Improved Matrix Body Design: Five Factors to Achieve Exceptional Bit Performance in Hard, Abrasive Rock

Abstract

Young Technology Showcase Matrix body bits are known for longevity and reliability in challenging formations such as granite, chert, and abrasive sandstones and conglomerates. What is often missing from bit performance under these conditions is the ability to maintain a relatively high rate of penetration (ROP) while maximizing footage drilled in one run. The goal remains the same: Drill every interval in one run at the optimal ROP. In other words, the bit should not be the limiter when it comes to drilling performance. Focusing on five key factors that contribute to ROP and longevity, a major bit supplier has designed a matrix body fixed-cutter bit that is setting records in a wide range of fields and formations.
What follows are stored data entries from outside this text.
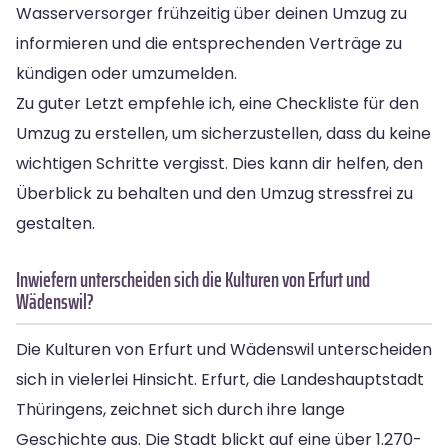
Wasserversorger frühzeitig über deinen Umzug zu
informieren und die entsprechenden Verträge zu
kündigen oder umzumelden.
Zu guter Letzt empfehle ich, eine Checkliste für den
Umzug zu erstellen, um sicherzustellen, dass du keine
wichtigen Schritte vergisst. Dies kann dir helfen, den
Überblick zu behalten und den Umzug stressfrei zu
gestalten.
Inwiefern unterscheiden sich die Kulturen von Erfurt und
Wädenswil?
Die Kulturen von Erfurt und Wädenswil unterscheiden
sich in vielerlei Hinsicht. Erfurt, die Landeshauptstadt
Thüringens, zeichnet sich durch ihre lange
Geschichte aus. Die Stadt blickt auf eine über 1.270-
The whole is greater than the sum of the parts: The five new technologies comprising the design work to create a significantly higher standard of performance than is typically accepted for hard rock/abrasive rock drilling. The examples following represent distinct formation types such as sand and shale intervals in the Rockies, limestone and sandstone in east Texas, the Granite Wash formation in the Texas Panhandle, and limestone and dolomite in the Permian Basin. All of these examples are laden with transition zones and most include conglomerate or other challenges to impact and abrasion resistance. The bits have been run in conventional and motor applications with equally good outcomes. Five Performance Factors Cutters. A critical improvement to the new bit design is the polycrystalline diamond compact (PDC) cutter technology. The proprietary interface design of the cutters used provides an extremely durable and efficient cutting element, removing significantly more rock with substantially less wear. Furthermore, increased abrasion resistance in PDC cutters also increases the ability to withstand intense heat situations, contributing to thermal stability. While both thermally stable bits and abrasion-resistant bits perform similarly at the start of drilling, as cutter wear begins, the thermally stable products wear more slowly. Ongoing research into wear mechanisms has optimized abrasion and impact resistance, and advanced the vital performance criterion of thermal mechanical integrity (TMI), or resistance to heat-generated wear. With greater TMI, the new cutters are highly TMI-qualified, able to withstand the extreme temperature cycling that occurs during drilling to provide greater strength and durability.